Julio trabalhou no atelier de Virgílio até os 24 anos, quando o acaso lhe abriu novos caminhos. Em 1910, os irmãos Calegari apresentaram um espetáculo teatral em Bento Gonçalves. Foi quando Julio cogitou a possibilidade de montar o próprio negócio e assinar suas fotografias. Voltou a Porto Alegre e, com a decisão tomada, abriu o primeiro estúdio em Bento, nas proximidades do Hotel Zanoni, onde estava hospedado.
A família
Enquanto se firmava profissionalmente, Julio casou-se, em 1912, com Anita Zanoni – que foi sua primeira auxiliar. Como a esposa tinha habilidade para a pintura, Julio iniciou-a no retoque de negativos e na fotopintura. Caxias entraria na rota da família na sequência.
“Com perspectiva de ampliar a clientela, a então família Calegari (Julio, Anita e o primogênito Gualtiero) mudou-se para Caxias em 1916. No novo endereço, Julio fez sociedade com Adauto Cruz, e o estúdio “Calegari & Cruz” foi inaugurado em janeiro de 1917. Em 1920, o fotógrafo mudou-se para outro estúdio, quando adotou a denominação “Atelier Calegari” e, em 1925, transferiu-se para um sobrado localizado na então Rua Júlio de Castilhos, 1.604, de onde não mais sairia”.

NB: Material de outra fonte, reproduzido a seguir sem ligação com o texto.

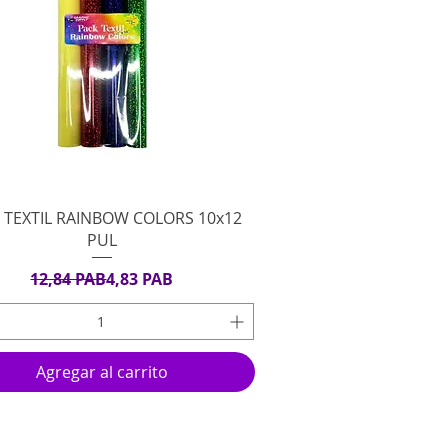
Vista rápida
 TEXTIL RAINBOW COLORS 10x12
PUL
Precio
Precio de oferta
12,84 PAB
4,83 PAB
Agregar al carrito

Julio Calegari faleceu em 30 de outubro de 1938. A esposa Anita e a filha Ligia, ao lado do funcionário Ernesto Troian, deram continuidade ao Atelier Calegari, que funcionou até meados da década de 1950.
Nobreza
A vitrine do Atelier Calegari difundia-o como o espaço dos retratos “artísticos e modernos.” Conforme destacado pela servidora municipal Sonia Storchi Fries no livro “O Instante e o Tempo”, o período de atuação de Calegari em Caxias se insere num contexto de prosperidade econômica, de remodelação urbana com obras viárias, edificações modernas e criação de praças e parques:
“Calegari soube aproveitar essa lacuna, tornando-se o fotógrafo favorito de uma elite ansiosa para ver-se nobremente retratada”.
Luz de Rembrandt
O estúdio de Julio Calegari também foi abordado pelo historiador Anthony Beux Tessari em sua dissertação de mestrado “Retratos Burgueses: Atelier Calegari, Atelier Geremia”, de 2003. Diretor do Instituto Memória Histórica e Cultural (IMHC) da UCS, Tessari destacou a iluminação de inspiração pictórica (“luz de Rembrandt”) de Calegari, além da publicidade em torno do estúdio à época:
"Em 1927, o jornal O Popular noticiava a exposição de uma “belíssima coleção de quadros com retratos da senhorita Zaíra Eberle”, vencedora de um “concurso de formosura”, na “vitrine da alfaiataria Rufino Henriques”. Em 1935, o jornal O Momento noticiava a exposição, no próprio atelier do fotógrafo, de “uma linda fotografia, em quadro emoldurado, do sr. Abramo Eberle”. O quadro media “quase um metro de altura” e já havia sido “admirado por diversas pessoas”."